SFB transition signals: partnership and positioning
On the transition front, Fino signed a partnership with Ezee.ai to build a lending ecosystem, with the platform running on a Finacle-based core banking system. The bank has repeatedly linked its referral-led credit buildout to its ambition to broaden products under an SFB licence.
The broader set of updates referenced that the bank has received in-principle approval from the Reserve Bank of India to transition to an SFB, while focusing on compliance and operational efficiency amid regulatory challenges.
Key numbers at a glance
Market impact: what the update changes and what it does not
The June update reinforces two themes that investors track in payments banks: liability build-up and engagement migration to digital rails. Deposit growth of 11% YoY and continued high account additions support the narrative that customer acquisition is holding up. At the same time, the throughput decline highlights that product mix is changing, with cash-led services losing share as UPI adoption rises.
The loan referral run-rate is another key swing factor. A rise to ₹240 crore in June disbursals, following ₹210 crore in May, signals that the bank is expanding its distribution-led credit referral capability through partner institutions, in line with its SFB ambition.
Analysis: why loan referrals and deposits are moving together
The data points suggest the bank is building two parallel engines: deposits on one side and credit referrals on the other. Deposits support a stronger base of customers and engagement, while referrals indicate how effectively the bank can originate credit opportunities even before operating as an SFB.

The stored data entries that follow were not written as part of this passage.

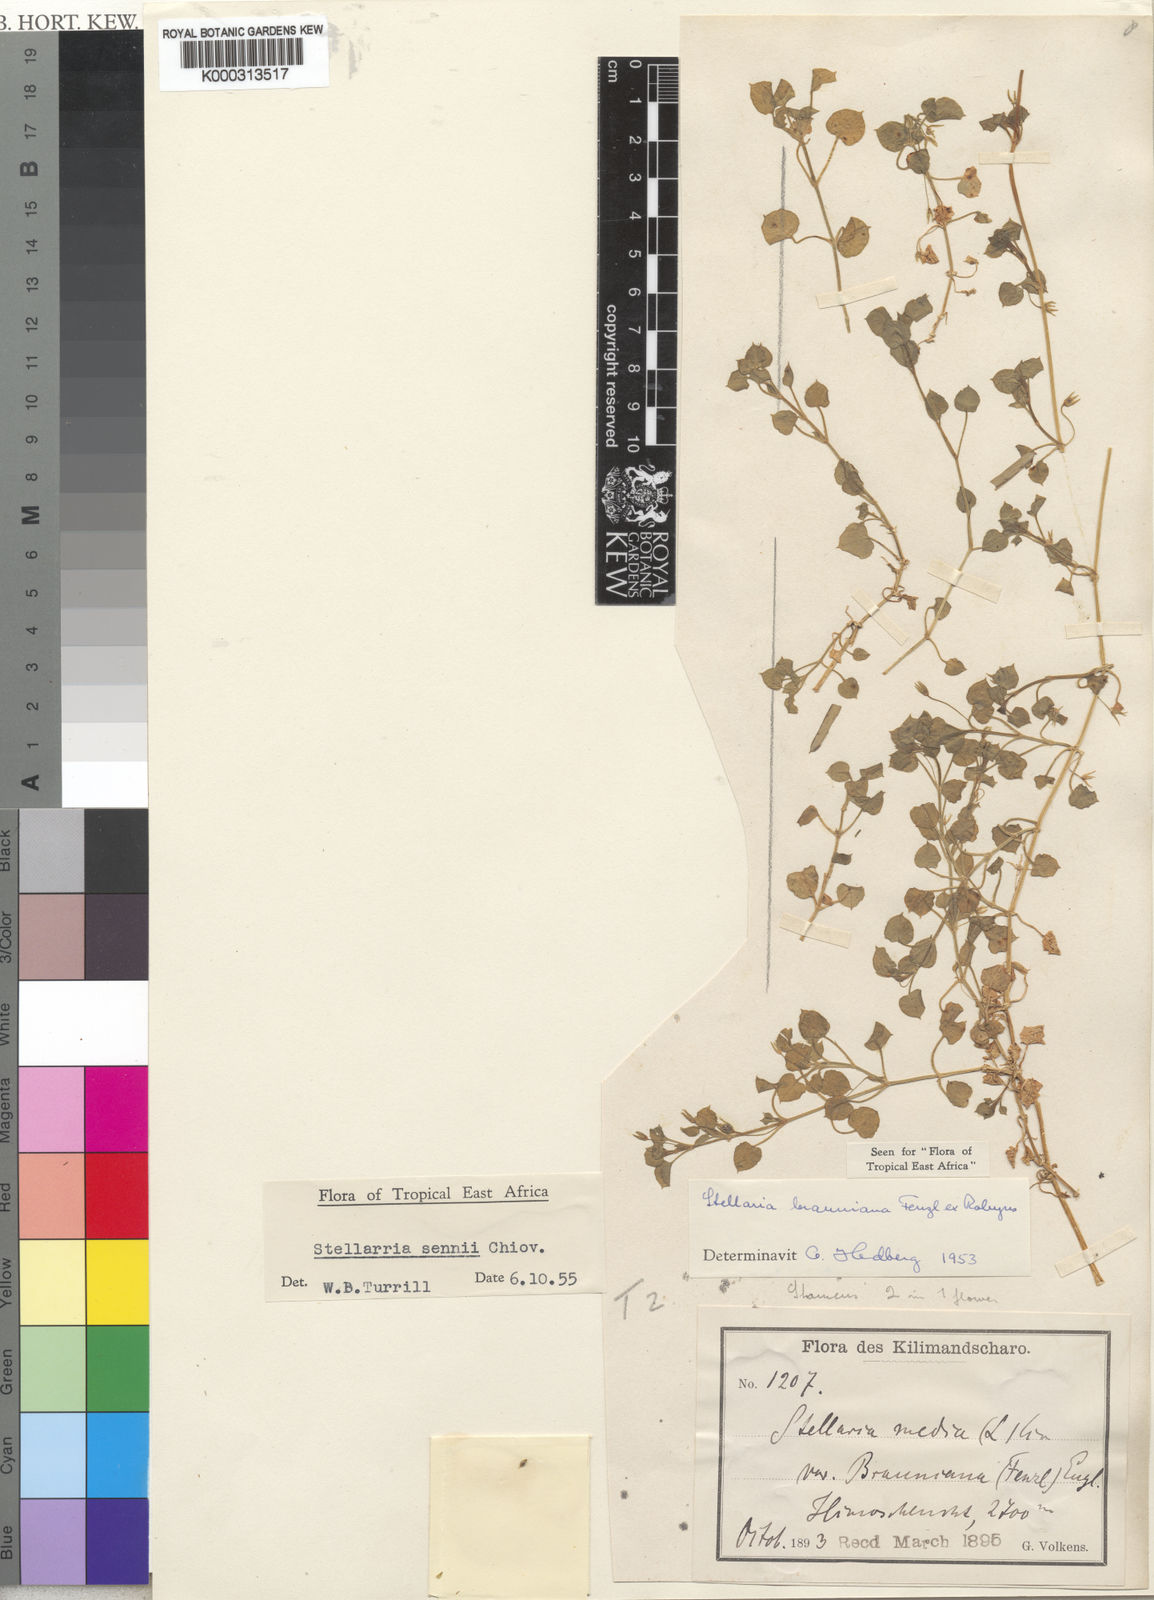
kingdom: Plantae
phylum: Tracheophyta
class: Magnoliopsida
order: Caryophyllales
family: Caryophyllaceae
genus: Stellaria
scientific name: Stellaria sennii
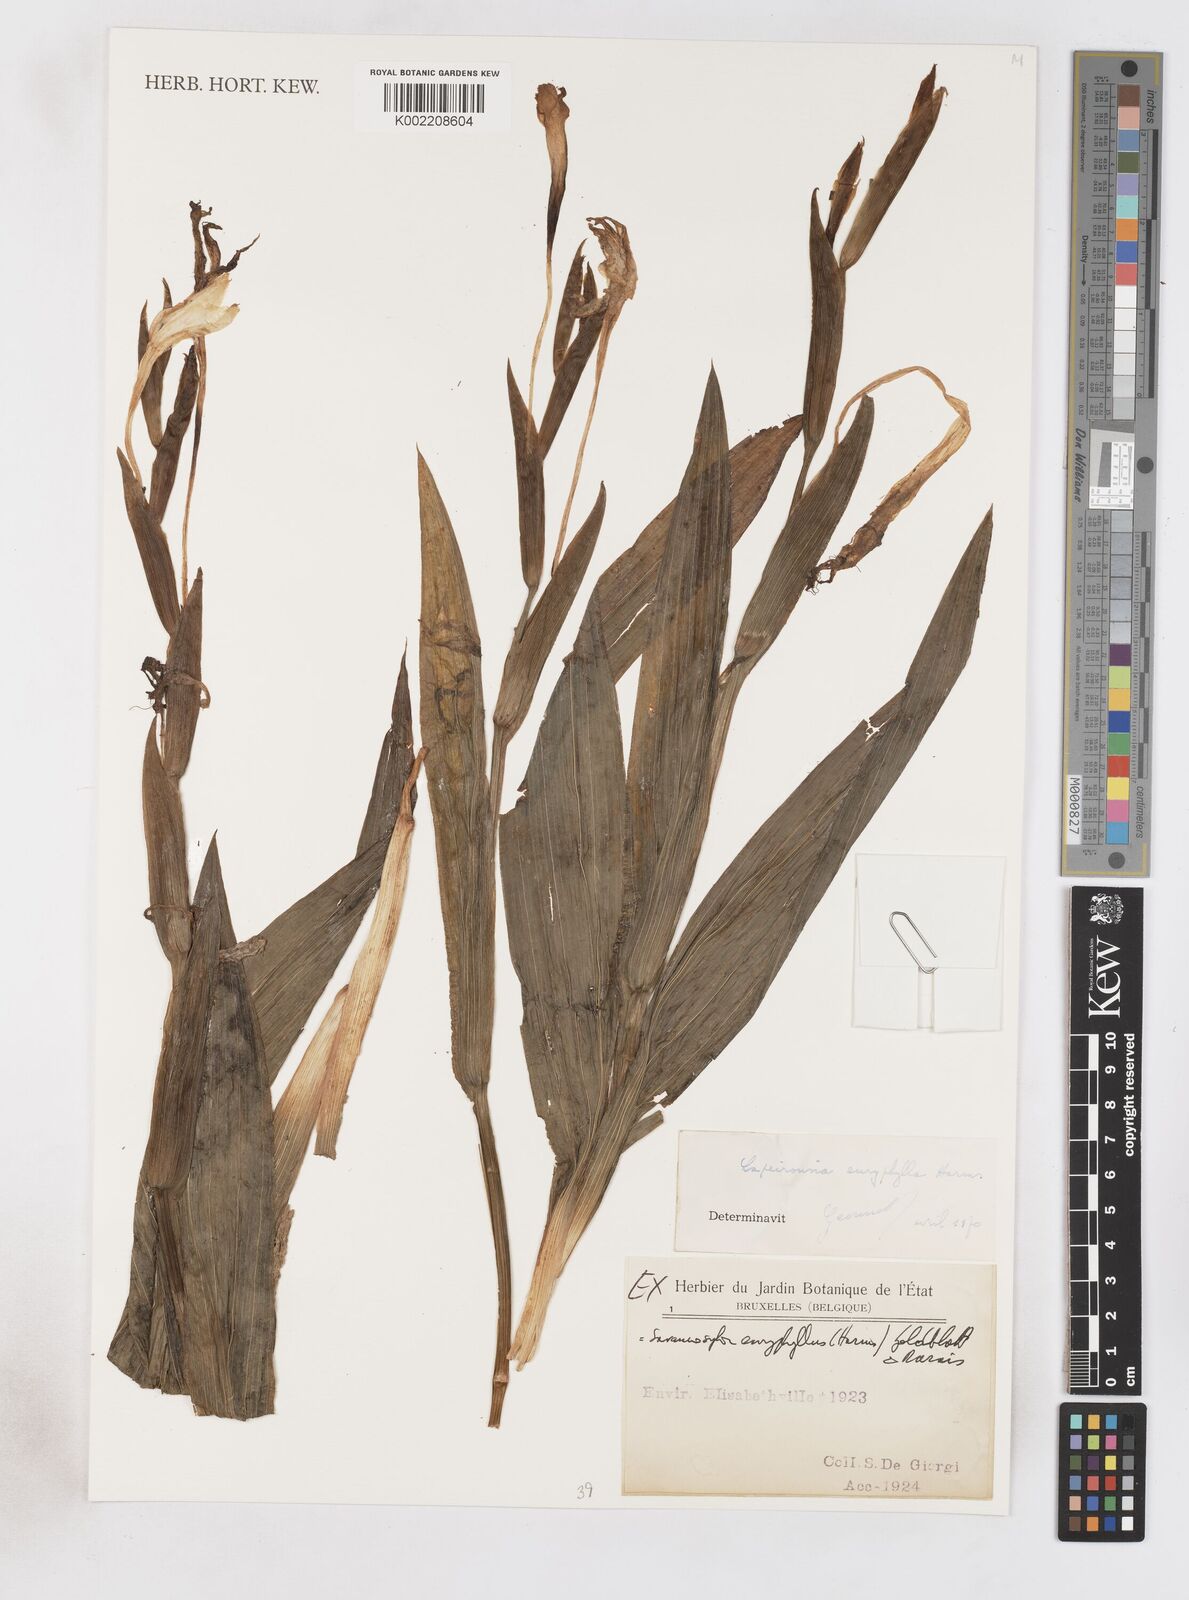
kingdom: Plantae
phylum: Tracheophyta
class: Liliopsida
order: Asparagales
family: Iridaceae
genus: Savannosiphon
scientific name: Savannosiphon euryphylla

But the update also underlines a transition cost. Throughput numbers have weakened in areas tied to cash handling and certain merchant activity, a change the bank has linked to UPI migration and tighter merchant selection. The market will likely continue to assess whether higher digital activity and credit referrals can offset weaker cash-led throughput trends.
What to watch next
Fino has pointed to partnerships such as Ezee.ai as part of building a lending ecosystem, and it continues to position the referral business as a pilot for its SFB plans. Future updates are likely to be tracked for deposit trajectory, digital engagement retention, and consistency of referral disbursals.
Conclusion
Fino Payments Bank’s June 2026 update showed deposits rising 11% to ₹2,755 crore, with 3.1 lakh new accounts and a sharp jump in loan referral disbursals to ₹240 crore. The main offset was weaker transaction throughput amid a broader shift from cash-based services to UPI. The next set of business disclosures will be watched for evidence that the bank can sustain deposit growth and credit referral momentum as it progresses on its SFB transition.